Fastprep 24 classic benchtop homogenizer

The intracellular concentration of NADPH was determined using the NADP/NADPH Assay Kit (Abcam, Cambridge, MA, USA). Mid-log phase cultures (OD600 0.4–0.45) of TIGR4 and ΔpotABCD grown in THY (n = 33) were harvested at 5000× g for 10 min at 4 °C, suspended in PBS and transferred to beadbeater tubes (MP Biomedicals, Irvine, CA, USA). Cell suspensions were lysed with a FastPrep-24 ™ Classic benchtop homogenizer (MP Biomedicals, Irvine, CA, USA) and centrifuged at 6000× g for 5 min at 4 °C. The cells were processed according to the manufacturer’s instructions. NADPH concentrations were determined with a SpectraMax ^® M5 multi-mode microplate reader (Molecular Devices, Sunnyvale, CA, USA). The concentration of the protein extracts was determined with the Pierce BCA Protein Assay Kit (Thermo Fisher Scientific, Waltham, MA, USA) and used to normalize NADPH concentrations.

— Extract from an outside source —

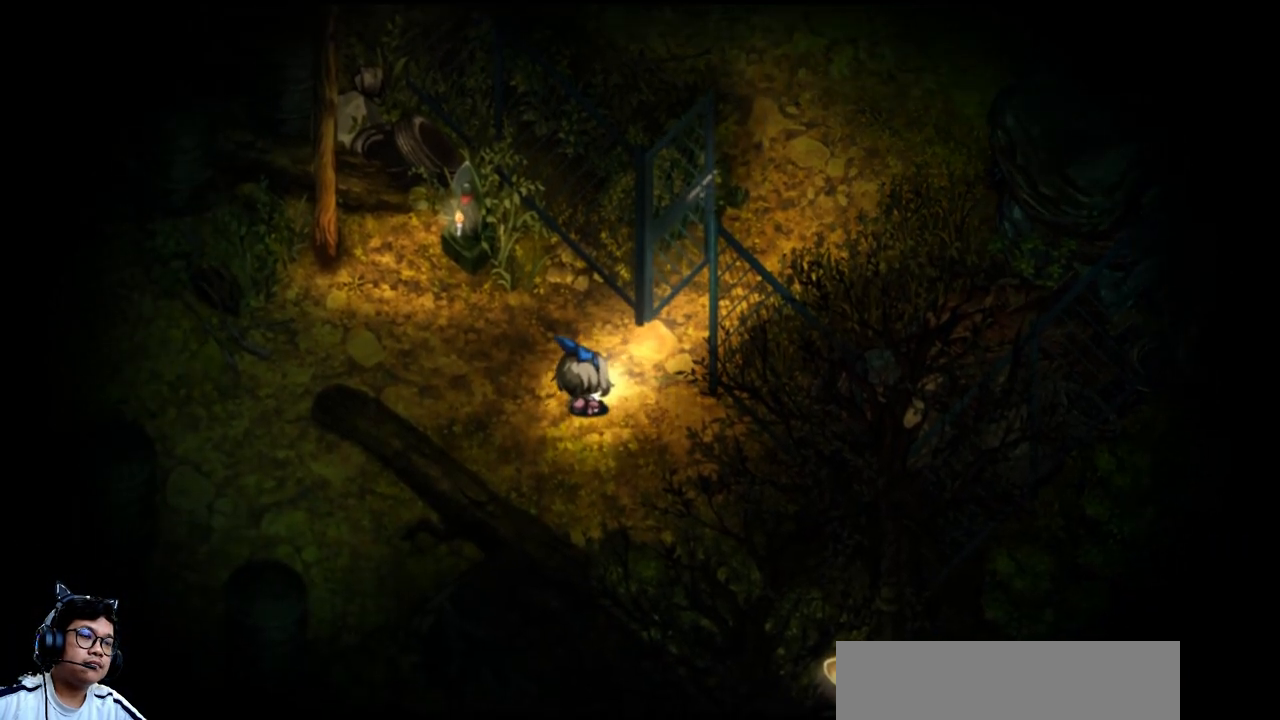
{"keys": [], "events": []}
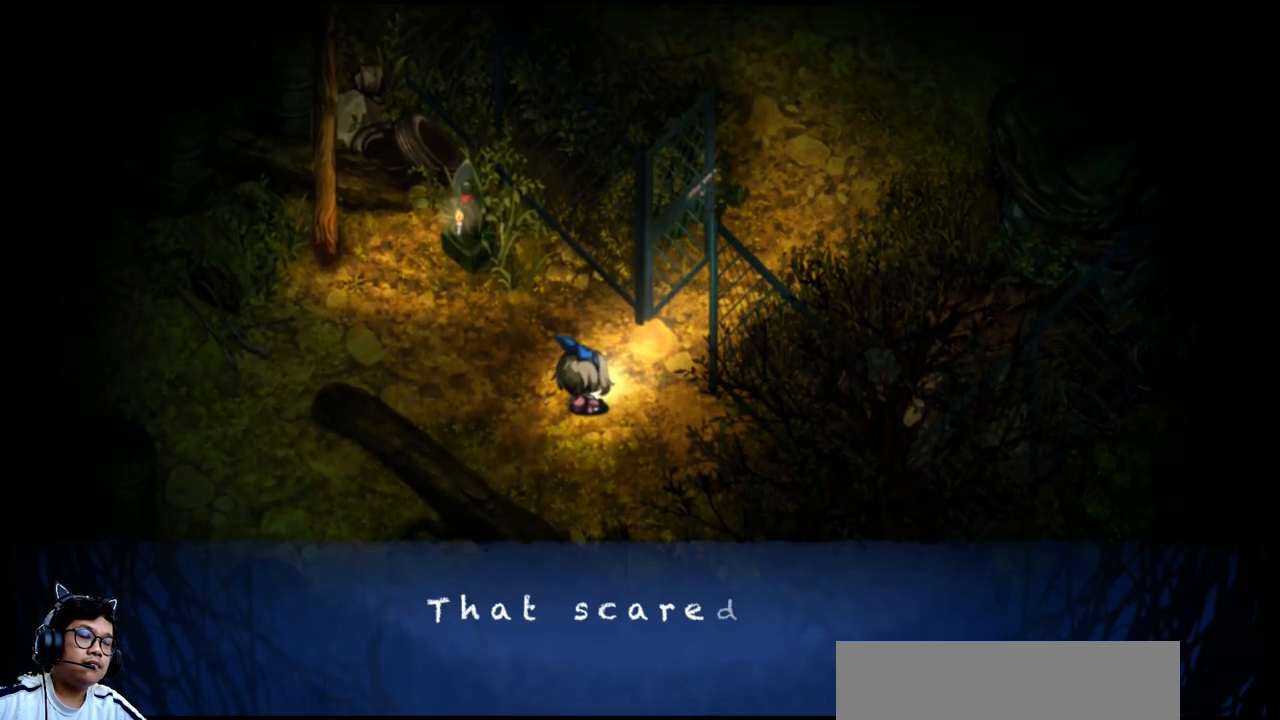
{"keys": [], "events": []}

The ratio of reduced and oxidized intracellular glutathione concentrations in TIGR4 and ΔspeA were determined using the GSH/GSSG-Glo™ Assay Kit (Promega, Madison, WI, USA). Mid-log 10 mL cultures, n = 3 were harvested at 5000× g for 10 min at 4 °C, suspended in PBS, and transferred to beadbeater tubes (MP Biomedicals, Irvine, CA, USA). Cell suspensions were lysed with a FastPrep-24™ Classic benchtop homogenizer (45 s, 6.5 m/s × 3) (MP Biomedicals, Irvine, CA, USA) and clarified by centrifugation at 6000× g for 5 min at 4 °C. The extracts were then processed according to the manufacturer’s instructions. Luminescence was measured with a Cytation™ 5 cell imaging multi-mode reader (BioTek, Winooski, VT, USA) and used to calculate glutathione concentrations. Protein concentrations of the extracts were determined with the Pierce BCA Protein Assay Kit (Thermo Fisher Scientific, Waltham, MA, USA) and used to normalize glutathione concentrations. GSH/GSSG (reduced/oxidized glutathione) ratios were calculated from the normalized glutathione concentrations according to the kit manufacturer’s instructions.